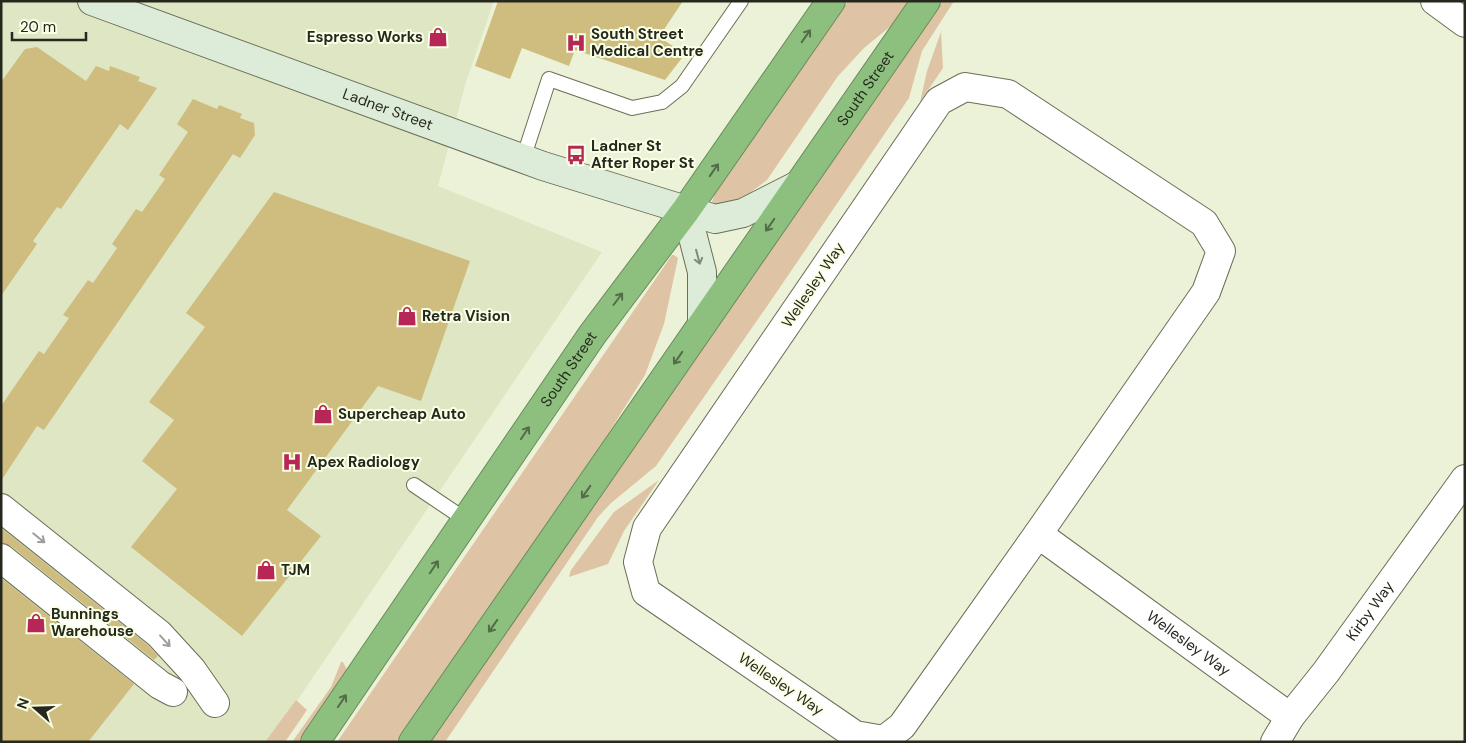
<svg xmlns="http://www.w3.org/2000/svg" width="1466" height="743" viewBox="0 0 1466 743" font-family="'DM Sans',sans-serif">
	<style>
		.built { fill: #dfe6c4 }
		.green { fill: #dec4a4 }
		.building { fill: #cebd7f }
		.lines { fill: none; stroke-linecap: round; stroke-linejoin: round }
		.lane-casing { stroke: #6a6e57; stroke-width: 16 }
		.street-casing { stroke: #6a6e57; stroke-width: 30 }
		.secondary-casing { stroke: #6a6e57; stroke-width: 30 }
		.highway-casing { stroke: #698b5c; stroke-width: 30 }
		.lane { stroke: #fff; stroke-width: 14 }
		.street { stroke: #fff; stroke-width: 28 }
		.secondary { stroke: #ddecd8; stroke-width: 28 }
		.highway { stroke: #8dc07e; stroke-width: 28 }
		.oneway { stroke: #546c49 }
		.oneway2 { stroke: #828a7b }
		.oneway3 { stroke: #9d9e9a }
		.labels { text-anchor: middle; stroke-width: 4; stroke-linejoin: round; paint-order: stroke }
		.poi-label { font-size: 15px; font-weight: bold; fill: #26281e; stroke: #f9ffe4; text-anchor: start }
		.street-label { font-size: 15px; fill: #26281e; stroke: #f9ffe4 }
	</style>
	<rect width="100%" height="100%" fill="#ecf2d7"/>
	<path class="built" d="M1,1H494L466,82L438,186L602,252L269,742H1Z"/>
	<path class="green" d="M848,1H908L892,25L864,48L838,76L767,180L743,198L718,208L711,205L715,193Z
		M942,1H954L922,51L909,98L772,299L656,466L611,503L598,517L445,742H430Z
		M941,32L943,68L920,102L927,71Z
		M672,255H674L678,258L664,324L645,375L606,437L396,742H337Z
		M659,480L624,531L608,564L569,577L571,570L614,512Z
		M341,662H343L347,670L346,677L301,742H292L331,687Z
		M296,700L307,710L285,742H265Z"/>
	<path class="building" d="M498,1H683L659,37L685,54L665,80L575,50L569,66L522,48L510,79L475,66Z
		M37,47L86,81L96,66L109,71L110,66L140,77L138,81L157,88L128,130L120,124L61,209L57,207L33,241L37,244L1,296V82L25,49Z
		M193,99L217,109L219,105L242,114L240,118L254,123L255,135L240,158L233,154L44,430L37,426L1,481V406L39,351L44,354L69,318L63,315L88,280L93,283L117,248L112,244L136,209L142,212L165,179L159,175L188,132L177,124Z
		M274,192L470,261L421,401L378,386L287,510L321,536L242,636L131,547L177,489L142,461L174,420L149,402L205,327L186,313Z
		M1,528L148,645L158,656L154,660L11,546L1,543Z
		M1,578L134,684L88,742H1Z"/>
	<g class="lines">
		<defs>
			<path id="lane" d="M523,159L549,79L632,108L662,102L682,86L741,1
				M414,485L466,520"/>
			<g id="street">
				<path d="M1435,1L1465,23"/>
				<path d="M965,87L1008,94L1204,223L1221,251L1206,292L1038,534L902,726L884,740L855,735L646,592L638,562L647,528L939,101Z"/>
				<path d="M1,508L159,634L192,670L215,703"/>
				<path id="s1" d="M1038,534L1290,717"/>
				<path d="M1,558L160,685L173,692"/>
				<path id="s2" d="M1275,742L1290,717L1326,672L1465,479"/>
			</g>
			<g id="secondary">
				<path id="s3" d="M92,1L543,166L715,219L743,213L798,185"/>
				<path d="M686,210L702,272V324"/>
			</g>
			<g id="highway">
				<path id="s4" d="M315,742L592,335L686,210L831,1"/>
				<path id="s5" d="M413,742L926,1"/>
			</g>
		</defs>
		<use href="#lane" class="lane-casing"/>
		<use href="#street" class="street-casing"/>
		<use href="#secondary" class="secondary-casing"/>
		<use href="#highway" class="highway-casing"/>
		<use href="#lane" class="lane"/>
		<use href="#street" class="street"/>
		<use href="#secondary" class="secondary"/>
		<use href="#highway" class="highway"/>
	</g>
	<defs><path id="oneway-shaft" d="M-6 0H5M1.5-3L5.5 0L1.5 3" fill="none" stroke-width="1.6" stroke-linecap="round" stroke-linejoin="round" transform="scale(1.25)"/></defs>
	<g class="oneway">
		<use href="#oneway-shaft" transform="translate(806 36) rotate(-55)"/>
		<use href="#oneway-shaft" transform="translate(714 170) rotate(-55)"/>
		<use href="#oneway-shaft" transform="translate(770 225) rotate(125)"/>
		<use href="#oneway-shaft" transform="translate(618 299) rotate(-53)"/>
		<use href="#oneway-shaft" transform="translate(678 358) rotate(125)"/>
		<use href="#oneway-shaft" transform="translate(525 433) rotate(-56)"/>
		<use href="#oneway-shaft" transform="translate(586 492) rotate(125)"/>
		<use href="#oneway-shaft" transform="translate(434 567) rotate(-56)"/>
		<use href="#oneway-shaft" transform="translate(493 626) rotate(125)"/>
		<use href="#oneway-shaft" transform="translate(342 701) rotate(-56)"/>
	</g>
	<use class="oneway2" href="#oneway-shaft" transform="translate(698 257) rotate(75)"/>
	<g class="oneway3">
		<use href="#oneway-shaft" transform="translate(39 538) rotate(39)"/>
		<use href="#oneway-shaft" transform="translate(165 641) rotate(48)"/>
	</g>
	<defs>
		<symbol id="shop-bare" viewBox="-9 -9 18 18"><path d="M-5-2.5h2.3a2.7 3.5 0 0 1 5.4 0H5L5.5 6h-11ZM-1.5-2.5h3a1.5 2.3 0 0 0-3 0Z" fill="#b62656" stroke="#f9ffe4" stroke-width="2.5" paint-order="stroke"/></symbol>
		<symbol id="hospital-bare" viewBox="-9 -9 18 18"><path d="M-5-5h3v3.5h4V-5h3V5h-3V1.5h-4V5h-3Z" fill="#b62656" stroke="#f9ffe4" stroke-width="2.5" paint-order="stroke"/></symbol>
		<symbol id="bus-bare" viewBox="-9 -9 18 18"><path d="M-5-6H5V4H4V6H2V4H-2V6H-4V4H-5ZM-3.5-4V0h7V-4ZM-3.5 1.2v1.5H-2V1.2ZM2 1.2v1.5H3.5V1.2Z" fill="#b62656" stroke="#f9ffe4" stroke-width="2.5" paint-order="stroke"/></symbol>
	</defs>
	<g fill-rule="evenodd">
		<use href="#shop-bare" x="424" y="23" width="28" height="28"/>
		<use href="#hospital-bare" x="562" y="29" width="28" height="28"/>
		<use href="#bus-bare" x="562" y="141" width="28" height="28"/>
		<use href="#shop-bare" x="393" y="302" width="28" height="28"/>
		<use href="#shop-bare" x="309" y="400" width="28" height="28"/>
		<use href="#hospital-bare" x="278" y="448" width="28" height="28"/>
		<use href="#shop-bare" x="252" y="556" width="28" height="28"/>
		<use href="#shop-bare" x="22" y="609" width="28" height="28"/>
	</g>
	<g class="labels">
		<g class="poi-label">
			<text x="591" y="39">South Street<tspan x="591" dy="17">Medical Centre</tspan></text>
			<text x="423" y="42" text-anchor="end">Espresso Works</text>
			<text x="591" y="151">Ladner St<tspan x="591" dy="17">After Roper St</tspan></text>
			<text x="422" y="321">Retra Vision</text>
			<text x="338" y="419">Supercheap Auto</text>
			<text x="307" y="467">Apex Radiology</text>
			<text x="281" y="575">TJM</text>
			<text x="51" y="619">Bunnings<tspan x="51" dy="17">Warehouse</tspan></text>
		</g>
		<g class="street-label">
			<text dy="5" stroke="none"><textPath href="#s5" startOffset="795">South Street</textPath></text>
			<text dy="5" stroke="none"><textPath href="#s3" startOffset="315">Ladner Street</textPath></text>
			<text transform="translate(813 285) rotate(-56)" y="5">Wellesley Way</text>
			<text dy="5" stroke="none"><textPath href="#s4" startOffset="451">South Street</textPath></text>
			<text dy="5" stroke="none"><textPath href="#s2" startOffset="162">Kirby Way</textPath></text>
			<text dy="5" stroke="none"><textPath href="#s1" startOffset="186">Wellesley Way</textPath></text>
			<text transform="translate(781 684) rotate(34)" y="5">Wellesley Way</text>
		</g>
	</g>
	<rect width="1466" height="743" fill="none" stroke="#26281e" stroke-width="5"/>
	<g transform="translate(35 708) rotate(290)" stroke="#f9ffe4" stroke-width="4" paint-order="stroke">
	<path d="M0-4L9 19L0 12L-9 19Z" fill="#26281e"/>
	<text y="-8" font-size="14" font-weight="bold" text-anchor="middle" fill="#26281e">N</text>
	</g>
	<path d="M12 32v8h74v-8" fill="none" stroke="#26281e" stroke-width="2.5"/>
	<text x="20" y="32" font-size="15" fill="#26281e" stroke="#f9ffe4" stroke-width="4" paint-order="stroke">20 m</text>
</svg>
* * *
* Instructions to follow *
Go through the material above and copy each line that holds the string "lines".

* Solution for this task *
		.lines { fill: none; stroke-linecap: round; stroke-linejoin: round }
	<g class="lines">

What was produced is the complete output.